■ ITEM DA TAREFA 1: Repita o texto sobre a análise eleitoral desde "Mas de qualquer" até "absorve é Chalita.", incluindo este último.
■ ITEM DA TAREFA 2: Por favor, responda com base no texto sobre a análise eleitoral: em S. Paulo, quem absorve o que Russomanno perde?

Mas de qualquer maneira é uma figura muito inteligente e especializado em análises de pesquisas eleitorais. Não pode ser ignorado.

É curiosa sua sua análise de hoje na newsletter eletrônica “O ex-Blog do Cesar Maia”:

IBOPE COMEÇA A MOSTRAR EFEITOS DA POLARIZAÇÃO COM CONFRONTO!

1. Em S. Paulo e Belo Horizonte os efeitos das polarizações com confronto começam a desequilibrar o quadro eleitoral anterior. Em S. Paulo, Serra e Haddad duelam e ficam parados. O que Russomanno perde (tendência antecipada pelo Twitter deste Ex-Blog), quem absorve é Chalita.

■ TRECHOS DA LISTAGEM:
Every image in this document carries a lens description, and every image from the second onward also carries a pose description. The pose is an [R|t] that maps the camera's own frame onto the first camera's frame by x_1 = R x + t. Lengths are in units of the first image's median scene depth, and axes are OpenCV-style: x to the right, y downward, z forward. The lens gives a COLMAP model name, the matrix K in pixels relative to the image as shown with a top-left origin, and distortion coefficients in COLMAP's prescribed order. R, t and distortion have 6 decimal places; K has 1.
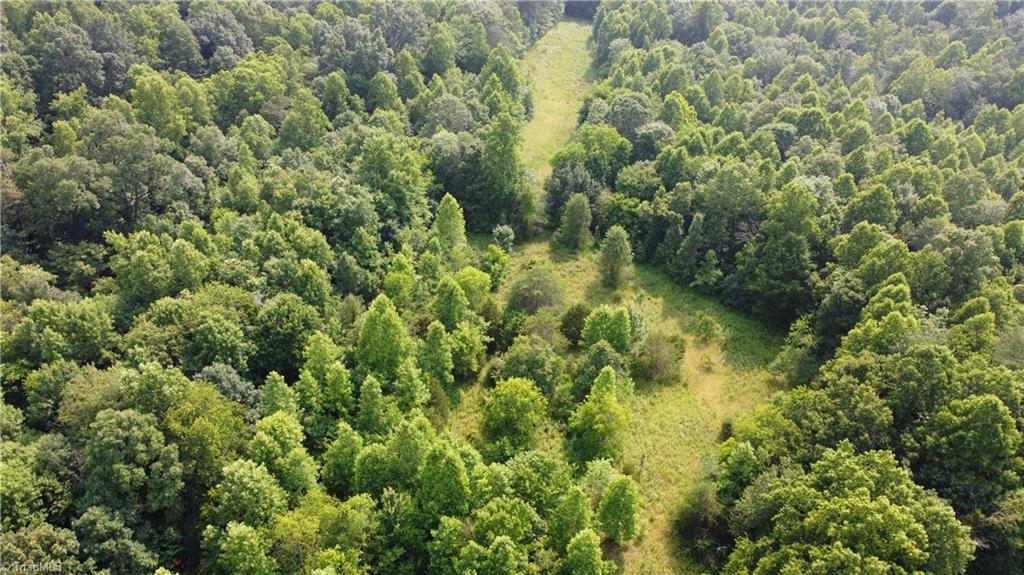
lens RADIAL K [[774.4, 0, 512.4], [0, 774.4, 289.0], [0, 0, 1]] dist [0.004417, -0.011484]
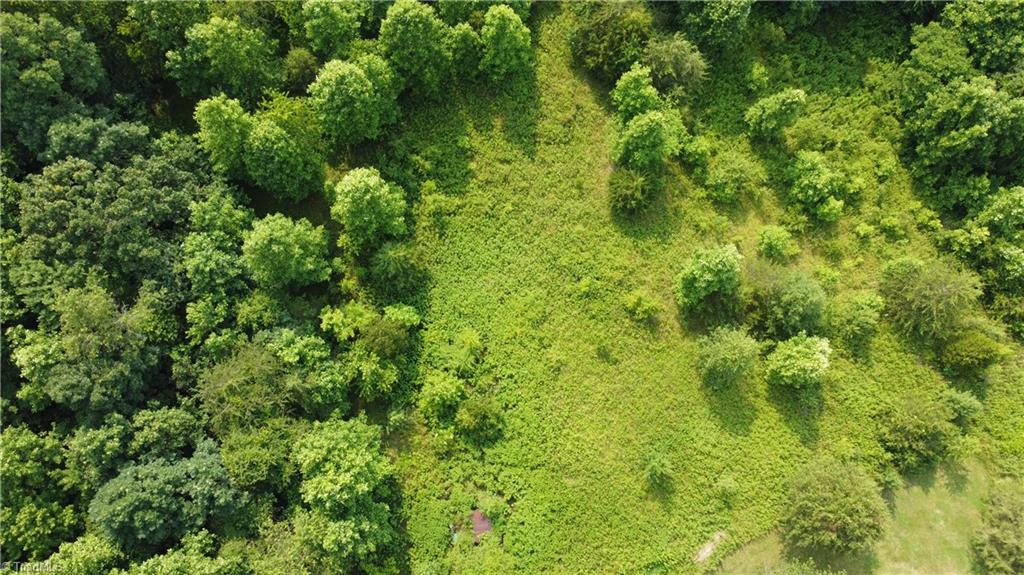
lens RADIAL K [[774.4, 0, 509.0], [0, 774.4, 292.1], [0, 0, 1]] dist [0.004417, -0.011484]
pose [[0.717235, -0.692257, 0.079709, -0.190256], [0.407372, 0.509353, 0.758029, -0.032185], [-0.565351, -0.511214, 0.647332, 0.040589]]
--
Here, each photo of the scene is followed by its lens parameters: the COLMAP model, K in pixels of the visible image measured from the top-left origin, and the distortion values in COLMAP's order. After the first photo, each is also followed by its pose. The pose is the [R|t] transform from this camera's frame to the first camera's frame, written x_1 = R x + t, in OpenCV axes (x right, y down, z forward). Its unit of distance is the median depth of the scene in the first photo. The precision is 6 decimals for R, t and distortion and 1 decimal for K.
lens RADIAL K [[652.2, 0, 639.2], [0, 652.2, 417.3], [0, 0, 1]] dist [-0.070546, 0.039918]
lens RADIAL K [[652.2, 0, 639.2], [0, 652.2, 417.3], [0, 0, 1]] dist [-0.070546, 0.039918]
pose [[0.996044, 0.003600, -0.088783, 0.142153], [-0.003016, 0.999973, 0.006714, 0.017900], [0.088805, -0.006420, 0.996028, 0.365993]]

■ ÁREA DE RESPOSTA 1:
Mas de qualquer maneira é uma figura muito inteligente e especializado em análises de pesquisas eleitorais. Não pode ser ignorado.

É curiosa sua sua análise de hoje na newsletter eletrônica “O ex-Blog do Cesar Maia”:

IBOPE COMEÇA A MOSTRAR EFEITOS DA POLARIZAÇÃO COM CONFRONTO!

1. Em S. Paulo e Belo Horizonte os efeitos das polarizações com confronto começam a desequilibrar o quadro eleitoral anterior. Em S. Paulo, Serra e Haddad duelam e ficam parados. O que Russomanno perde (tendência antecipada pelo Twitter deste Ex-Blog), quem absorve é Chalita.

■ ÁREA DE RESPOSTA 2: Chalita.